President Obama is seeking to add wage insurance to unemployment insurance to help certain U.S. workers who have lost their jobs and subsequently forced to take new, lower-paying jobs. A similar federal program already exists, called Trade Adjustment Assistance (TAA). If a group of workers 50 years or older is laid off because of shifts to production outside the U.S. and forced to take a lower-paying job, a petition can be filed on behalf of the group of impacted employees. After the group eligbility is certified, the individual worker can then apply for the TAA benefits. It also is available to workers who are unemployed or threatened to be unemployed.
Here's what CFOs need to know about the President's proposed plan:
What's in the Proposal?
The proposal, made both in President Obama's 2016 State of the Union Address and in his budget for fiscal year 2017, would eliminate the worker age requirement and "job shifted outside the U.S." requirements of the TAA. It would offer workers with at least three years of job tenure who are reemployed in a lower-paying job earning less than $50,000 per year the ability to replace half of their lost pay. The benefit would cover up to $10,000 over two years.
"Say a hardworking American loses his job — we shouldn't just make sure he can get unemployment insurance; we should make sure that program encourages him to retrain for a business that's ready to hire him. If that new job doesn't pay as much, there should be a system of wage insurance in place so that he can still pay his bills," President Obama explained in his 2016 State of the Union Address.
According to a White House fact sheet released after the President's speech, experienced workers who lose their jobs face a 10 percent average reduction in wages in their next jobs, while workers with over 20 years of experience see a 25 percent average salary reduction for their next job. Replacing those lost wages, at least in part, is key to maintaining family purchasing power, a major component for driving market demand in the nation's economy, according to the White House.
Implementation of the Proposal
Similar to the state-federal partnership in implementing unemployment insurance (UI), the White House plan would require states to provide insurance for wages to workers laid off from jobs they held for at least three years. As the White House fact sheet explains, insurance for wages would be "a Federally-funded program administered directly through state unemployment insurance programs. This proposal would be fully paid-for as part of the President's broader unemployment insurance package..."
So if the proposal passes, employers can likely expect to pay a higher rate of Federal Unemployment Tax (FUTA) to cover the cost of the program, though the exact details of how much it will cost employers have yet to be worked out, according to the National Academy of Social Insurance.
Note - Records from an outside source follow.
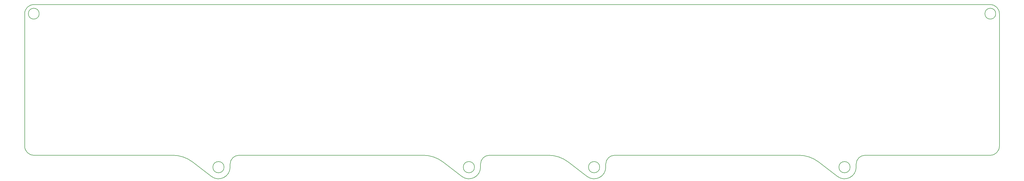
<source format=gm1>
G04 #@! TF.GenerationSoftware,KiCad,Pcbnew,5.1.5-52549c5~84~ubuntu18.04.1*
G04 #@! TF.CreationDate,2020-02-28T01:04:36-05:00*
G04 #@! TF.ProjectId,DA_Board_2,44415f42-6f61-4726-945f-322e6b696361,rev?*
G04 #@! TF.SameCoordinates,Original*
G04 #@! TF.FileFunction,Profile,NP*
%FSLAX46Y46*%
G04 Gerber Fmt 4.6, Leading zero omitted, Abs format (unit mm)*
G04 Created by KiCad (PCBNEW 5.1.5-52549c5~84~ubuntu18.04.1) date 2020-02-28 01:04:36*
%MOMM*%
%LPD*%
G04 APERTURE LIST*
%ADD10C,0.200000*%
G04 APERTURE END LIST*
D10*
X139505474Y-140841458D02*
X160103999Y-140841458D01*
X136408431Y-144998023D02*
X136408431Y-143938500D01*
X-19474001Y-140841458D02*
G75*
G02X-22649001Y-137666458I0J3175000D01*
G01*
X267472431Y-144998023D02*
X267472431Y-143938500D01*
X267472431Y-144998023D02*
G75*
G02X260935299Y-148222882I-4064000J0D01*
G01*
X267472432Y-143938500D02*
G75*
G02X270569474Y-140841458I3097042J0D01*
G01*
X116416000Y-140841457D02*
G75*
G02X123285600Y-143172334I-1J-11288543D01*
G01*
X52129474Y-140841458D02*
X116415999Y-140841458D01*
X46924231Y-144998023D02*
G75*
G03X46924231Y-144998023I-1955800J0D01*
G01*
X180096432Y-143938500D02*
G75*
G02X183193474Y-140841458I3097042J0D01*
G01*
X180096431Y-144998023D02*
X180096431Y-143938500D01*
X-22649001Y-91438458D02*
G75*
G02X-19474001Y-88263458I3175000J0D01*
G01*
X49032431Y-144998023D02*
X49032431Y-143938500D01*
X247480000Y-140841458D02*
G75*
G02X254349600Y-143172334I0J-11288542D01*
G01*
X134300231Y-144998023D02*
G75*
G03X134300231Y-144998023I-1955800J0D01*
G01*
X-17581700Y-91438458D02*
G75*
G03X-17581700Y-91438458I-1892301J0D01*
G01*
X265364231Y-144998023D02*
G75*
G03X265364231Y-144998023I-1955800J0D01*
G01*
X314281999Y-88263458D02*
X-19474001Y-88263458D01*
X314281999Y-88263458D02*
G75*
G02X317456999Y-91438458I0J-3175000D01*
G01*
X317456999Y-137666458D02*
X317456999Y-91438458D01*
X123285600Y-143172334D02*
X129871299Y-148222882D01*
X49032432Y-143938500D02*
G75*
G02X52129474Y-140841458I3097042J0D01*
G01*
X180096431Y-144998023D02*
G75*
G02X173559299Y-148222882I-4064000J0D01*
G01*
X270569474Y-140841458D02*
X314281999Y-140841458D01*
X316174299Y-91438458D02*
G75*
G03X316174299Y-91438458I-1892300J0D01*
G01*
X136408431Y-144998023D02*
G75*
G02X129871299Y-148222882I-4064000J0D01*
G01*
X160104000Y-140841457D02*
G75*
G02X166973600Y-143172334I-1J-11288543D01*
G01*
X35909600Y-143172334D02*
X42495299Y-148222882D01*
X166973600Y-143172334D02*
X173559299Y-148222882D01*
X136408432Y-143938500D02*
G75*
G02X139505474Y-140841458I3097042J0D01*
G01*
X-22649001Y-137666458D02*
X-22649001Y-91438458D01*
X254349600Y-143172334D02*
X260935299Y-148222882D01*
X49032431Y-144998023D02*
G75*
G02X42495299Y-148222882I-4064000J0D01*
G01*
X183193474Y-140841458D02*
X247480000Y-140841458D01*
X177988231Y-144998023D02*
G75*
G03X177988231Y-144998023I-1955800J0D01*
G01*
X317456999Y-137666458D02*
G75*
G02X314281999Y-140841458I-3175000J0D01*
G01*
X-19474001Y-140841458D02*
X29040000Y-140841458D01*
X29040000Y-140841458D02*
G75*
G02X35909600Y-143172334I0J-11288542D01*
G01*
M02*

</source>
It's an election year, and it looks like the President and the Republican-controlled Congress will be at loggerheads again over budgetary (and other) issues, especially those involving increased payroll taxes. An analysis of the President's 2017 budget by the Congressional Budget Office (CBO) claims that it "raise(s) marginal tax rates on labor income, on average, thereby discouraging work." In addition to raising taxes and discouraging work, the CBO describes the 2017 budget as bad news for the federal deficit: "Deficits under the President's proposals would rise from 2.3 percent of gross domestic product (GDP) in 2017 to 3.4 percent in 2026, CBO estimates." So you can expect some pushback from Congress and haggling in committees over specific budget items such as the proposed plan.
Some critics contend that the measure will merely increase the number of, and competition for, low-wage jobs that underutilize a worker's package of skills. The insurance might thus be an incentive for skilled workers to "downshift," which would harm overall U.S. productivity. As an Atlantic article explains, "economists have concerns that wage insurance ... could have the outcome of generating more of the undesirable insured event, in this case low-wage jobs."
CFOs will have to monitor the progress of the wage insurance proposal closely because it will have a clear impact on labor costs and compliance efforts should it pass.